Selain penguatan basis data kependudukan, pelaksanaan Magang III juga berkontribusi terhadap Program Sumedang Bebas Sampah (SBS). Praja IPDN memfasilitasi pembentukan regulasi Bank Sampah Unit di tingkat desa dan kelurahan. Mereka juga mendistribusikan 15 unit tempat sampah terpilah serta melakukan edukasi pemilahan sampah kepada masyarakat di tingkat rumah tangga.

Wakil Bupati Sumedang menilai capaian validasi data tersebut memiliki arti strategis bagi pemerintah daerah, terutama dalam perencanaan pembangunan dan intervensi sosial. Data yang akurat dinilai menjadi prasyarat utama dalam pengambilan keputusan publik.

“Data yang dihasilkan selama magang ini menjadi fondasi penting bagi pemerintah daerah dalam menyusun kebijakan yang lebih tepat sasaran. Di sisi lain, magang ini juga membentuk karakter dan kompetensi Praja sebagai calon aparatur pemerintahan masa depan,” ujarnya.

Ia menambahkan bahwa pengalaman lapangan tersebut diharapkan dapat membentuk praja sebagai aparatur yang memahami kebutuhan masyarakat secara nyata.

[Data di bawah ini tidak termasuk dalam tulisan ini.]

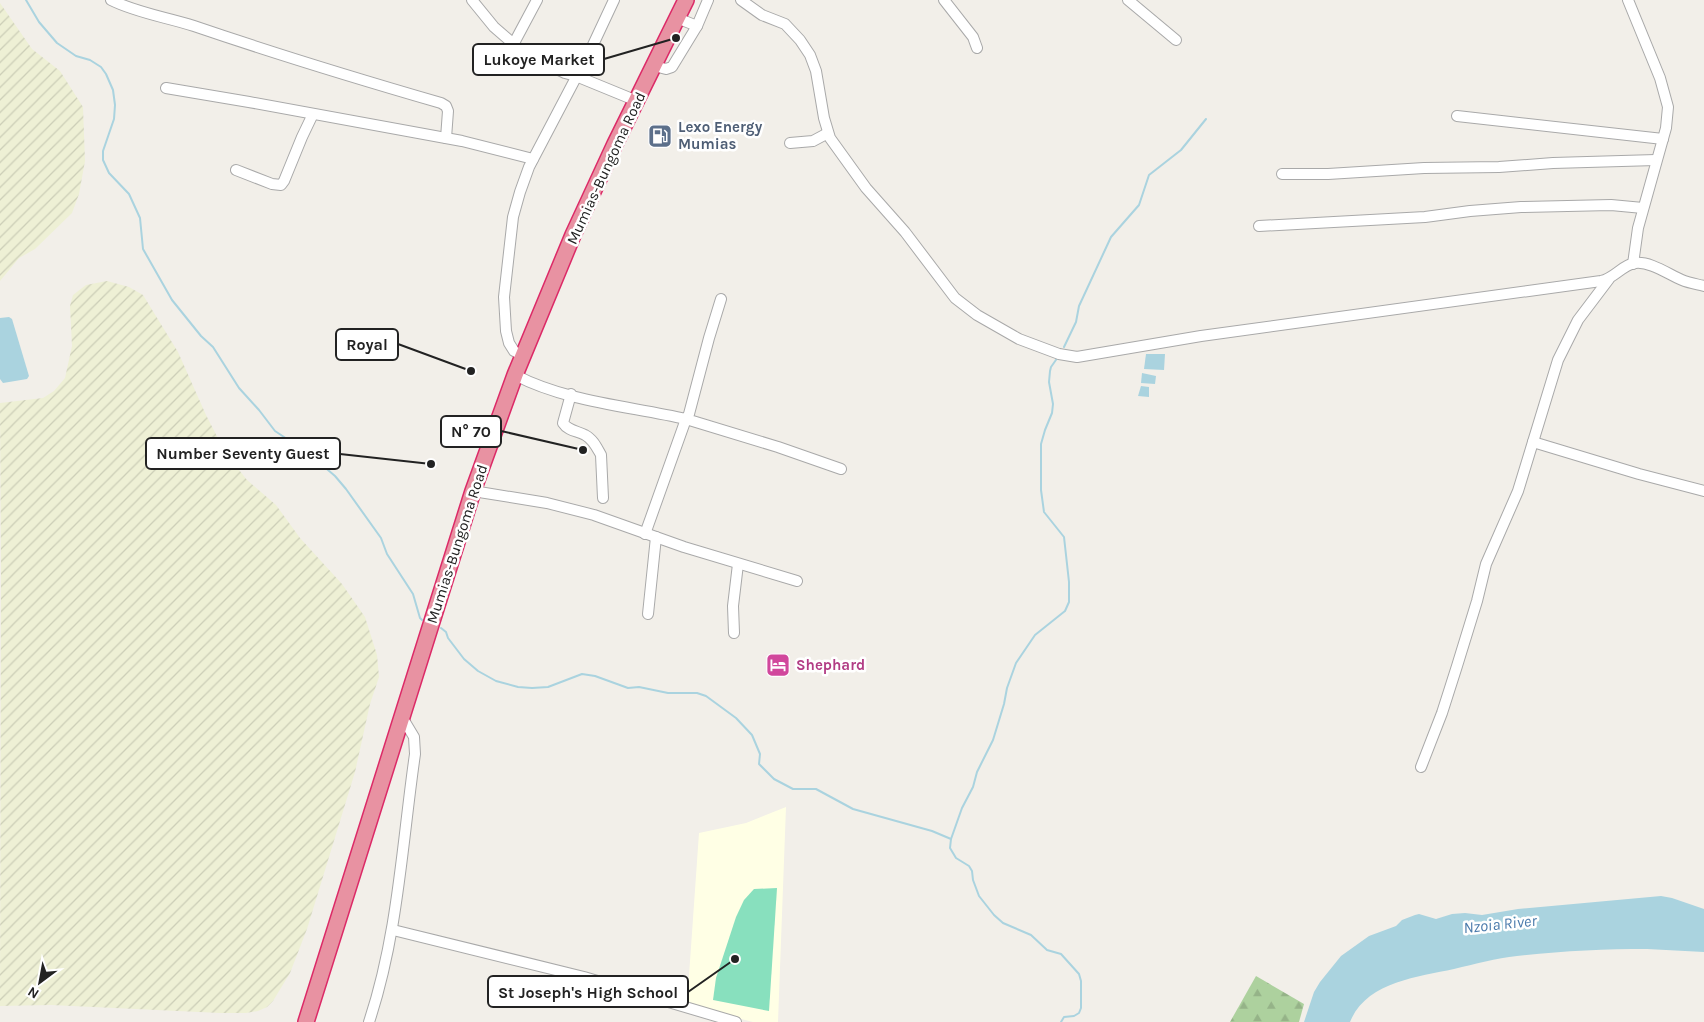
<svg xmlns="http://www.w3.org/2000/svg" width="1704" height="1022" font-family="Karla,sans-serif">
  <defs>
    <pattern id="farmland-furrows" width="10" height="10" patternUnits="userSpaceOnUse" patternTransform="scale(1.25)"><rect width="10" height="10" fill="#eef0d5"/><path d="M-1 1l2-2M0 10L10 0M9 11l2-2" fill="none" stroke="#ccceb7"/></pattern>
    <pattern id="forest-firs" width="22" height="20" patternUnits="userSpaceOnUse" patternTransform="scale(1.25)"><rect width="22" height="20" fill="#add19e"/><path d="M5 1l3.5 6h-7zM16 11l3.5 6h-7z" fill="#95b388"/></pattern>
  </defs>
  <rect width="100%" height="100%" fill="#f2efe9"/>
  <polygon fill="#ffffe5" points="786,807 778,1022 753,1022 706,1010 687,1004 699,833 746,823"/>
  <g fill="url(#farmland-furrows)">
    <polygon points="0,3 32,49 60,71 83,107 85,161 79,194 72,213 35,249 19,258 0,281"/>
    <polygon points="107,281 129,287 143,295 178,352 206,415 225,452 247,480 276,505 300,538 342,584 365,617 377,655 379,677 370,704 355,772 307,929 290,973 273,1001 267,1007 258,1011 246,1013 220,1013 51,1005 0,1006 1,570 0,403 43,398 54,391 65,378 72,346 70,306 73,295 86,285"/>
  </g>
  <polygon fill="url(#forest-firs)" points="1256,976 1304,1004 1299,1022 1230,1022"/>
  <polygon fill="#88e0be" points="777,888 769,1011 713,1000 716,978 736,917 744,900 754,889"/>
  <g fill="#aad3df">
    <polygon points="9,317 12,319 29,376 27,379 3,383 0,379 0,318"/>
    <polygon points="1146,354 1165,354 1164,370 1144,369"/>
    <polygon points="1142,373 1156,376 1155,384 1141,383"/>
    <polygon points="1141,386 1149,387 1149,397 1138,396"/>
    <path d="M 1661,896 L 1672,898 L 1704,909 L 1704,952 C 1685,951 1666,950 1647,949 C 1604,949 1560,951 1517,956 C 1496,958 1475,964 1454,969 C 1417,977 1366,982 1350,1022 L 1304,1022 L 1314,992 L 1320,982 L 1341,956 L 1369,936 L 1396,926 L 1402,920 L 1415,915 L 1419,914 L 1436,919 L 1452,914 L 1465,913 L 1482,915 L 1518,909 Z"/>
  </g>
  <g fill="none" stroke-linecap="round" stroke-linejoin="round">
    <g stroke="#aad3df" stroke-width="2">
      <polyline points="26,0 39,22 57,43 76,56 90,60 101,67 106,74 113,90 115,105 114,119 103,151 103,160 109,173 129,194 140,218 143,249 172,300 201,336 213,347 239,388 259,410 275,431 299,447 321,464 335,476 346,489 381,538 387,554 413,594 420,618 422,620"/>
      <polyline points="1064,347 1076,322 1079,306 1111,237 1139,205 1149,175 1181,150 1206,119"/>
      <polyline points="1058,357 1051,367 1050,371 1049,382 1053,404 1052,413 1045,430 1041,444 1041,490 1044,512 1064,537 1069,582 1069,602 1065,611 1035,635 1016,663 1007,688 1004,704 993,740 977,772 973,787 962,808 951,839 950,848 956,858 969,866 972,871 973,880 979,896 994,915 1003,923 1031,935 1047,950 1061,954 1079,974 1081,981 1081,1008 1079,1013 1074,1016 1064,1017 1061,1022"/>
      <polyline points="441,628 446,632 448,638 464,659 478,671 496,681 518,687 532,688 548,687 582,674 595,676 628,688 639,687 668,693 697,693 706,696 736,718 752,735 760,754 759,764 774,779 793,789 816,789 853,809 932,831 951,839"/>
    </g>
    <g stroke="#a9a9a9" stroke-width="12">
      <g id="minor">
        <path d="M 111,0 C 137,13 166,17 194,26 C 276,54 358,79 441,103 L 446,106 L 448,111 L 446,138"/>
        <polyline points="472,0 494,27 524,53 565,73 576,76 637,101"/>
        <path d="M 741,0 L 762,15 L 785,24 L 800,40 L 810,55 L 816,71 L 824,118 L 830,138 L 866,188 L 905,232 L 955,298 L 977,315 L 1019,339 L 1059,354 L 1077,357 L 1201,336 L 1601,281 C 1615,278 1622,265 1635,263 C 1650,261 1668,274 1682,280 C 1689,283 1696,284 1704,286"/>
        <polyline points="944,0 973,37 977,48"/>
        <polyline points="1128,0 1176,40"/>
        <polyline points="1628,0 1660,78 1668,107 1666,128 1638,228 1633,264"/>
        <polyline points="677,18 697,26"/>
        <polyline points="513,45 537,0"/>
        <polyline points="654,66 666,69 672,67 697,26 708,0"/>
        <polyline points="166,88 249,102 462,141 533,159"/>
        <polyline points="1457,116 1663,139"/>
        <polyline points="790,143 813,141 828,133"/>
        <polyline points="236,170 272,184 281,185 284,181 302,137 313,114"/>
        <polyline points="1282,174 1328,174 1424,168 1499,167 1553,163 1656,160"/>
        <polyline points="1259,226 1425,217 1470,211 1521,207 1611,205 1643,208"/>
        <polyline points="721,299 709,338 689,414 686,419 778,447 841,469"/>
        <polyline points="523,356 514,351 509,343 506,331 504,297 513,217 520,192 529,167 592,47 614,0"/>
        <path d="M 515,375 C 567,402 629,406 686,419 L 645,534"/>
        <path d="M 571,394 L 563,423 C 568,431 578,431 585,435 C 593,439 597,448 601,455 L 603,498"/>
        <polyline points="1533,442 1639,474 1704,491"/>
        <polyline points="473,491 547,503 594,515 684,547 797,581"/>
        <polyline points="648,614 656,537"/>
        <polyline points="734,633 733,606 738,564"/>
        <polyline points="1421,767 1442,713 1457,666 1477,601 1486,564 1518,491 1558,360 1578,320 1609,279"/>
        <polyline points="393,930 584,977 736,1022"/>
        <path d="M 369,1022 C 398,935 402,844 415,754 L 414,737 L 402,717"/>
      </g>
    </g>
    <g stroke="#dc2a67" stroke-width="18">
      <polyline id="highway" points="306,1022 473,491 515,375 573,235 615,144 686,0"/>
    </g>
    <use href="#minor" stroke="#fff" stroke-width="10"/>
    <use href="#highway" stroke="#e892a2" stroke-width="15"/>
  </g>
  <defs>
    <g id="fuel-square" transform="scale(1.25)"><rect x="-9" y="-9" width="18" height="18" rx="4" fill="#5c6f8a" stroke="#fff"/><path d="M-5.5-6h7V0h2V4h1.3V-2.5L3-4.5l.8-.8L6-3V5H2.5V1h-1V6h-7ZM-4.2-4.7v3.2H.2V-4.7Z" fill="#fff"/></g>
    <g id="hotel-square" transform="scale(1.25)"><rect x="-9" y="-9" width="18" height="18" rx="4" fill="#d1479c" stroke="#fff"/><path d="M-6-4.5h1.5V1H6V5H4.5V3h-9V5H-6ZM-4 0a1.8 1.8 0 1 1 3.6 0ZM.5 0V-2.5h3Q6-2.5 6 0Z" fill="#fff"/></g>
  </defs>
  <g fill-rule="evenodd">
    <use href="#fuel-square" x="660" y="136"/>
    <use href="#hotel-square" x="778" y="665"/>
  </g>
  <g text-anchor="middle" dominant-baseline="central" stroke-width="5" stroke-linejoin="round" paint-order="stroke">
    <g font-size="15" font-weight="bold" fill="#4e5e75" stroke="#fff" text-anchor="start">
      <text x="678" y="127">Lexo Energy<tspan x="678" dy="17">Mumias</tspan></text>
    </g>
    <g font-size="15" fill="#222" stroke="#fff">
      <text transform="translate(606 168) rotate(-65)">Mumias-Bungoma Road</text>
      <text transform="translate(457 544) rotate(-72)">Mumias-Bungoma Road</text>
    </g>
    <g font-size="15" font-weight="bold" fill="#b23c85" stroke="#fff" text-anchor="start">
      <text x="796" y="665">Shephard</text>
    </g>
    <g font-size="16" font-style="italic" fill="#4a7aab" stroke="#fff">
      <text transform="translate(1500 924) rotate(-6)">Nzoia River</text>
    </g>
  </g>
  <path fill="none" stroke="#222" stroke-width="2" d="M676 38L604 59M471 371L398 344M583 450L501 431M431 464L340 454M735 959L688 992"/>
  <g fill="#222" stroke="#fff" stroke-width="2">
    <circle cx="676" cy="38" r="5"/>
    <circle cx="471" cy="371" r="5"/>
    <circle cx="583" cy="450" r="5"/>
    <circle cx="431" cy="464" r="5"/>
    <circle cx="735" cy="959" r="5"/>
  </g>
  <g fill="#fff" stroke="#222" stroke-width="2">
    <rect x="473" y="44" width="131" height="31" rx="5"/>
    <rect x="336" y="329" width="62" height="31" rx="5"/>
    <rect x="441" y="416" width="60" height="31" rx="5"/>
    <rect x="146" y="438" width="194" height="31" rx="5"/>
    <rect x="488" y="976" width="200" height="31" rx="5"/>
  </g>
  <g font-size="16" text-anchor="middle" font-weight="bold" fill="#222">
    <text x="539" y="65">Lukoye Market</text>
    <text x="367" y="350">Royal</text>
    <text x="471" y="437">N° 70</text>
    <text x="243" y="459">Number Seventy Guest</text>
    <text x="588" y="998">St Joseph's High School</text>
  </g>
  <g transform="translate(40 982) rotate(212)" stroke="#ffffff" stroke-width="4" paint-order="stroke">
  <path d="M0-4L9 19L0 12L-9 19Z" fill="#222222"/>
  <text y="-8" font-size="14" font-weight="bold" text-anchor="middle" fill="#222222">N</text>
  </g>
</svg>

Menurutnya, kemampuan membaca data harus berjalan seiring dengan kepekaan sosial dan etika pelayanan publik.

Sementara itu, Wakil Rektor I IPDN Hyronimus Rowa menegaskan bahwa capaian 96,86 persen merupakan hasil kerja kolaboratif antara praja IPDN dan Pemerintah Kabupaten Sumedang. Sinergi tersebut dinilai mencerminkan keberhasilan model pembelajaran berbasis praktik yang diterapkan IPDN.

“Progres verifikasi dan validasi data mencapai 96,86 persen dari target 33.619 kepala keluarga. Ini menunjukkan sinergi yang kuat dalam mendukung perencanaan pembangunan dan intervensi sosial berbasis data,” katanya.

Ia menilai keberhasilan tersebut tidak hanya mencerminkan kedisiplinan praja dalam menjalankan tugas, tetapi juga keterbukaan pemerintah daerah dan partisipasi masyarakat dalam proses pendataan. Kolaborasi tiga unsur tersebut dinilai menjadi kunci keberhasilan program.

Rangkaian penutupan Magang III ditandai dengan penandatanganan Surat Keputusan pembentukan Bank Sampah Unit, penyerahan bantuan tempat sampah terpilah, serta penandatanganan berita acara penyerahan kembali peserta magang dari Pemerintah Kabupaten Sumedang kepada IPDN. Dengan berakhirnya kegiatan ini, pemerintah daerah berharap data yang telah dikumpulkan dapat dimanfaatkan secara berkelanjutan untuk mendukung kebijakan pembangunan yang berbasis bukti dan kebutuhan riil masyarakat.